Au sein de la « section Photo », l’ambiance est chaleureuse, quasi familiale. On y vit une certaine forme de bonheur. L’enseignement de cet art et de cette science ne se dispense harmonieusement que dans un cadre de joie et de liberté : un professeur doit donc avoir devant lui des auditeurs passionnés, non des captifs. Alphonse fait de sa section un espace de liberté, apprécié comme tel par les étudiants, où ceux-ci apprennent et travaillent sans inquiétude, quelle que soient, par ailleurs, leur personnalité, leurs goûts, leurs mœurs. Chacun a le loisir de se passionner pour tel ou tel sujet, sans que quiconque ne songe à s’en étonner. À l’examen, la restitution d’une photo bien nette n’est pas seule à mériter les grandes distinctions ; un coup de cœur de temps en temps est indispensable aux équilibres les plus rationnels et en tout cas à celui de la section Photo. On languirait si elle chassait de ses laboratoires tous les esprits chimériques et subtils, les tempéraments artistes, les imaginatifs ou même les névrosés sublimes. 

Le journaliste

Tout au long de sa carrière, Alphonse Legros-Collard n’aura de cesse de nouer des contacts avec la profession, dont il tirera largement profit pour son enseignement et pour ses étudiants. Il crée et préside pendant dix ans la Fédération belge des photographes professionnels. Il devient membre actif de l’Europhot, association européenne des photographes professionnels dont il préside le comité Enseignement puis le comité Culture. Il noue des contacts avec les associations professionnelles de France, d’Allemagne, d’Angleterre et d’ailleurs, soutient les jeunes photographes professionnels, organise, participe ou préside congrès, colloques et séminaires, siège dans de nombreux jurys, rencontre les plus grands photographes, se voit proposer un poste de secrétaire général chez Polaroïd Belgique… Le grand photographe canadien Yousuf Karsh (1908-2002) lui dédicace une copie de son célèbre portrait de Churchill. Alphonse Legros-Collard sera pendant dix-sept ans le chroniqueur photo de La Libre Belgique. À ce titre, le lobby des importateurs d’équipements photo le tiennent pour un expert bien informé de toutes les nouveautés. Il fonde également avec Paul Nemerlin un magazine photo professionnel dont il est le rédacteur en chef et qui s’intitulera plus tard Photoscoop.

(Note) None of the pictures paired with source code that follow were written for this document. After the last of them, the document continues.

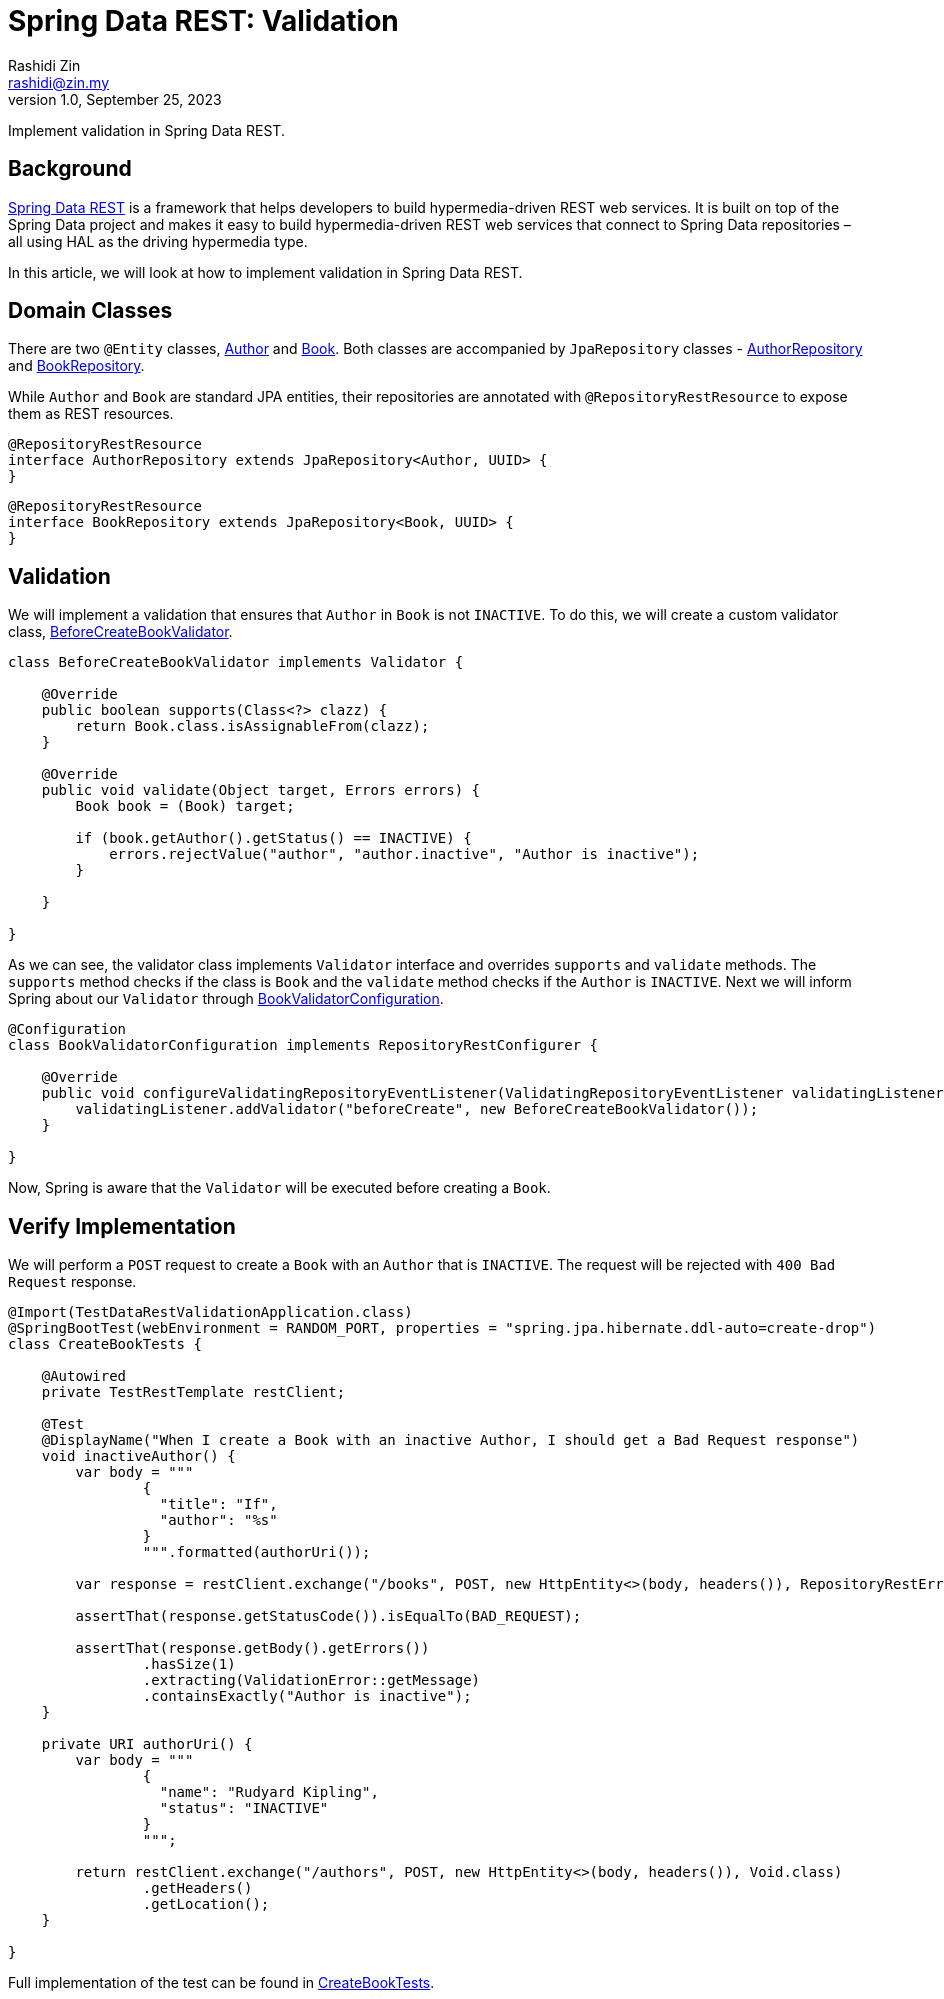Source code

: = Spring Data REST: Validation
:source-highlighter: highlight.js
Rashidi Zin <rashidi@zin.my>
1.0, September 25, 2023
:nofooter:
:icons: font
:url-quickref: https://github.com/rashidi/spring-boot-tutorials/tree/master/data-rest-validation

Implement validation in Spring Data REST.

== Background

link:https://spring.io/projects/spring-data-rest[Spring Data REST] is a framework that helps developers to build hypermedia-driven REST web services. It is built on top of the Spring Data project and makes it easy to build hypermedia-driven REST web services that connect to Spring Data repositories – all using HAL as the driving hypermedia type.

In this article, we will look at how to implement validation in Spring Data REST.

== Domain Classes

There are two `@Entity` classes, link:{url-quickref}/src/main/java/zin/rashidi/boot/data/rest/book/Author.java[Author] and link:{url-quickref}/src/main/java/zin/rashidi/boot/data/rest/book/Book.java[Book]. Both classes are accompanied by `JpaRepository` classes - link:{url-quickref}/src/main/java/zin/rashidi/boot/data/rest/book/AuthorRepository.java[AuthorRepository] and link:{url-quickref}/src/main/java/zin/rashidi/boot/data/rest/book/BookRepository.java[BookRepository].

While `Author` and `Book` are standard JPA entities, their repositories are annotated with `@RepositoryRestResource` to expose them as REST resources.

[source,java]
----
@RepositoryRestResource
interface AuthorRepository extends JpaRepository<Author, UUID> {
}
----

[source,java]
----
@RepositoryRestResource
interface BookRepository extends JpaRepository<Book, UUID> {
}
----

== Validation

We will implement a validation that ensures that `Author` in `Book` is not `INACTIVE`. To do this, we will create a custom validator class, link:{url-quickref}/src/main/java/zin/rashidi/boot/data/rest/book/BeforeCreateBookValidator.java[BeforeCreateBookValidator].

[source,java]
----
class BeforeCreateBookValidator implements Validator {

    @Override
    public boolean supports(Class<?> clazz) {
        return Book.class.isAssignableFrom(clazz);
    }

    @Override
    public void validate(Object target, Errors errors) {
        Book book = (Book) target;

        if (book.getAuthor().getStatus() == INACTIVE) {
            errors.rejectValue("author", "author.inactive", "Author is inactive");
        }

    }

}
----

As we can see, the validator class implements `Validator` interface and overrides `supports` and `validate` methods. The `supports` method checks if the class is `Book` and the `validate` method checks if the `Author` is `INACTIVE`. Next we will inform Spring about our `Validator` through link:{url-quickref}/src/main/java/zin/rashidi/boot/data/rest/book/BookValidatorConfiguration.java[BookValidatorConfiguration].

[source,java]
----
@Configuration
class BookValidatorConfiguration implements RepositoryRestConfigurer {

    @Override
    public void configureValidatingRepositoryEventListener(ValidatingRepositoryEventListener validatingListener) {
        validatingListener.addValidator("beforeCreate", new BeforeCreateBookValidator());
    }

}
----

Now, Spring is aware that the `Validator` will be executed before creating a `Book`.

== Verify Implementation

We will perform a `POST` request to create a `Book` with an `Author` that is `INACTIVE`. The request will be rejected with `400 Bad Request` response.

[source,java]
----
@Import(TestDataRestValidationApplication.class)
@SpringBootTest(webEnvironment = RANDOM_PORT, properties = "spring.jpa.hibernate.ddl-auto=create-drop")
class CreateBookTests {

    @Autowired
    private TestRestTemplate restClient;

    @Test
    @DisplayName("When I create a Book with an inactive Author, I should get a Bad Request response")
    void inactiveAuthor() {
        var body = """
                {
                  "title": "If",
                  "author": "%s"
                }
                """.formatted(authorUri());

        var response = restClient.exchange("/books", POST, new HttpEntity<>(body, headers()), RepositoryRestErrorResponse.class);

        assertThat(response.getStatusCode()).isEqualTo(BAD_REQUEST);

        assertThat(response.getBody().getErrors())
                .hasSize(1)
                .extracting(ValidationError::getMessage)
                .containsExactly("Author is inactive");
    }

    private URI authorUri() {
        var body = """
                {
                  "name": "Rudyard Kipling",
                  "status": "INACTIVE"
                }
                """;

        return restClient.exchange("/authors", POST, new HttpEntity<>(body, headers()), Void.class)
                .getHeaders()
                .getLocation();
    }

}
----

Full implementation of the test can be found in link:{url-quickref}/src/test/java/zin/rashidi/boot/data/rest/book/CreateBookTests.java[CreateBookTests].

Il possède également plusieurs publications à son actif et dirige notamment la Grande encyclopédie de la photo et du cinéma amateur, parue en 1980 chez Elsevier et considérée par la critique comme « le Littré de la photographie ».

L’homme

L’homme, enfin, est d’une courtoisie extrême, au sourire généreux, d’un grand entregent, d’une exquise délicatesse, et aussi d’une piété profonde mais sans ostentation. 

Mais un peu plus tôt, un peu plus tard, c’est pour chaque homme que disparaît un jour le soleil de l’action. Alphonse accède à la pension en 1992. Il décède à l’âge de 94 ans, le 24 novembre 2022.

En fouillant dans nos archives, nous trouvons cette citation d’Alphonse Legros-Collard : « Il y a trois façons de diriger une école : la façon autoritaire, qui peut marcher ; la façon participative, qui peut marcher aussi ; et une troisième façon, qui ne marche jamais, et qui consiste à faire croire qu’on utilise la 2ème façon en appliquant la 1ère ». Elle rappelle combien l’autorité a longtemps été en souffrance à l’IHECS et qu’elle se mérite par la compétence… Certes, la chose peut paraître aujourd’hui dérisoire ; ce qui l’est moins, c’est la force du souvenir. Son métier, il l’a aimé ; on a compris l’essentiel quand on a compris cela.